Sarah Ball at Stephen Friedman Gallery

At over eight feet high, British artist Sarah Ball’s portrait of Elliot has stunning presence in Stephen Friedman Gallery’s Tribeca space. Drawn to young individuals whose self-fashioning demonstrates their creativity and defies gender norms, Ball meticulously renders details of face, hair and dress in an appreciation of each subject’s unique identity. (On view in Tribeca through March 23rd).

Sarah Ball, Elliot, oil on linen, 100 3/8 x 80 7/8 inches, 2023.

Glenn Kaino at Pace Gallery

Known for working in media including performance, film and theater, LA artist Glenn Kaino turns to portrait painting, small-scale sculpture of adapted samurai helmets and Japanese punch embroidery for his first major solo show at Pace Gallery.  Fresh on the heels of a soon-to-close exhibition at the Japanese American National Museum in LA for which he recreated his grandfather’s small East LA market, Kaino continues to probe his heritage as a Japanese American.  The show’s portraits aim to keep a record of community in the form of paintings of Kaino’s friends, musicians and people he meets.  (On view in Chelsea through Feb 24th).

Glenn Kaino, Michael, oil on canvas, 61 x 49 x 3 inches, 2023.

Stephane Mandelbaum at The Drawing Center

Near the entrance to the Drawing Center’s retrospective of work by late Belgian artist Stephane Mandelbaum hangs a diverse selection of portraits, arresting in their distortions and expressive immediacy, that signal his complex and conflicted experience of the aftermath of WWII.  A drawing of Francis Bacon, known for painting distorted figures reflecting collective horror at the atrocities of the war, hangs next to a portrait of Bacon’s criminally connected lover, George Dyer, which in turn is close to a portrait of embattled Nazi paramilitary leader Ernst Rohm.  Giving voice to a disturbing constellation of ideas via texts in Yiddish, French, Italian and German and pornographic imagery, the drawings explore the artist’s obsessions with sex and power which extend into his family life.  Under the portrait of Bacon pictured here is an almost totally obscured drawing of Mandelbaum’s father, artist and professor Arie Mandelbaum, visible just as a predella, a platform on which an altar would be placed.  (On view in SoHo through Feb 18th).
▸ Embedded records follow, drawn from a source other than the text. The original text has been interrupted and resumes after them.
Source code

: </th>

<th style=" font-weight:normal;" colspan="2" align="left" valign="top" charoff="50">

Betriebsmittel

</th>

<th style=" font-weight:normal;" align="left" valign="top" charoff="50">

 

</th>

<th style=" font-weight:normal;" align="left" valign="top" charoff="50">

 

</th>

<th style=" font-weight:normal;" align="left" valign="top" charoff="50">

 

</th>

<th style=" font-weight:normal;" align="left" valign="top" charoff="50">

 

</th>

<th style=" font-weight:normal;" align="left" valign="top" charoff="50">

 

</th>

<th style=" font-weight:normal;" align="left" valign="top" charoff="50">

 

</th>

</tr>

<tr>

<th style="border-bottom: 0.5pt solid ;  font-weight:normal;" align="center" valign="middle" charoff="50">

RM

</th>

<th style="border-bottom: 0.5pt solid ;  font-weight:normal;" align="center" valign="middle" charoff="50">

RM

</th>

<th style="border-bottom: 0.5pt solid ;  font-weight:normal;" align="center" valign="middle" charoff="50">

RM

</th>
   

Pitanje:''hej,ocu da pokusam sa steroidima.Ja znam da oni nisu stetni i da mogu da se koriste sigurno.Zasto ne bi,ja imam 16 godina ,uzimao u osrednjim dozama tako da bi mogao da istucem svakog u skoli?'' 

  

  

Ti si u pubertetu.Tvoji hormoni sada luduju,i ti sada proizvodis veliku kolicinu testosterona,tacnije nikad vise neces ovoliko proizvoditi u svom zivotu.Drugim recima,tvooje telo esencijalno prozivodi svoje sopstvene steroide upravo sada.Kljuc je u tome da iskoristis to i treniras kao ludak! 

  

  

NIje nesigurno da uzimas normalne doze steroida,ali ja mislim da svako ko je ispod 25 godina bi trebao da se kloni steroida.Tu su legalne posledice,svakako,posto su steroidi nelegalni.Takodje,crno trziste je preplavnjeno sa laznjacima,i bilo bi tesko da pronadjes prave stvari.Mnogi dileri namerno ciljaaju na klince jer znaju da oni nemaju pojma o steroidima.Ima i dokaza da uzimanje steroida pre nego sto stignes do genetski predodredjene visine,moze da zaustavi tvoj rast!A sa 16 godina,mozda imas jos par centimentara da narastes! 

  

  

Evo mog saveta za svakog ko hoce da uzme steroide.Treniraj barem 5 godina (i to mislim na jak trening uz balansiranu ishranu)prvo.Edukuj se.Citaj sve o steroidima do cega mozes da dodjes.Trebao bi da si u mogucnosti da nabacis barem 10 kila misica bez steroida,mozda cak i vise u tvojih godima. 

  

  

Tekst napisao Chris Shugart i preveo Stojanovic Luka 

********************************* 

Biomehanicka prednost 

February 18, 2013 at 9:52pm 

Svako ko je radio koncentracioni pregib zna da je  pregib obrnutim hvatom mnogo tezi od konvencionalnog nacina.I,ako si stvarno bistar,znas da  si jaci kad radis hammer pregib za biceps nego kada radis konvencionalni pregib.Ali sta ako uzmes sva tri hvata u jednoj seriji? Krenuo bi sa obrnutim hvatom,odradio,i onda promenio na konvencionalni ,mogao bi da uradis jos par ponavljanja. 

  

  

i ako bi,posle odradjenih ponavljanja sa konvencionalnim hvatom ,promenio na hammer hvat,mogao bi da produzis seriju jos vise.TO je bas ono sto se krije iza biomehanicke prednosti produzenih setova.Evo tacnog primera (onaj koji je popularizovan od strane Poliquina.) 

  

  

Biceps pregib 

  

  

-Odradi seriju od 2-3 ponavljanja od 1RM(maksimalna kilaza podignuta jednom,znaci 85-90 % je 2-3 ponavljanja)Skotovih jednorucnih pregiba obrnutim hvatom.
Stephane Mandelbaum, Bacon et predella avec portrait d’Arie (Bacon and predella with portrait of Arie), graphite on paper, 1982.

Melissa Joseph at Margot Samel

Raised in rural Pennsylvania with little access to museums but within easy reach of her mom’s crafting supplies, New York artist Melissa Joseph developed a textile-based practice resulting in painterly portraits of family now on view at Margot Samel in Tribeca.  Three small pieces in needle felted wool on industrial felt, mounted on found silver plates, are the size of embroidery but use material more akin to impasto painting.  Here, Joseph’s extended family piles on to a living room seat, creating a tangle of bodies as familiar and comfortable as the material depicting them.  (On view in Tribeca through Nov 22nd).

Melissa Joseph, Auntie Loretta, needle felted wool in industrial felt in found silver platter, 10” diameter, 2023.

Elizabeth Peyton in ‘Face Values’ at 125Newbury

Marlene Dietrich simmers with irritation in a photo by Irvin Penn, the face of Georg Baselitz’s mother is both frightful and beautiful with purple, red and yellow color, and Piet Mondrian breaks his own profile down into a robot-like assemblage of flat planes in 125 Newbury’s absorbing group exhibition ‘Face Values’ in Tribeca.  From mechanical to emotive, around twenty visages from the 20th – 21st century employ a variety of techniques – from Zhang Huan’s ash on linen to Julian Schnabel’s broken crockery – to explore the expressive quality of the human face.  Here, Elizabeth Peyton’s portrait of John Lydon portrays the 70’s Sex Pistol’s singer in a thoughtful pose at odds with the punk’s public persona.  (On view in Tribeca through July 28th).

Elizabeth Peyton, John Lydon, oil on canvas, 1994.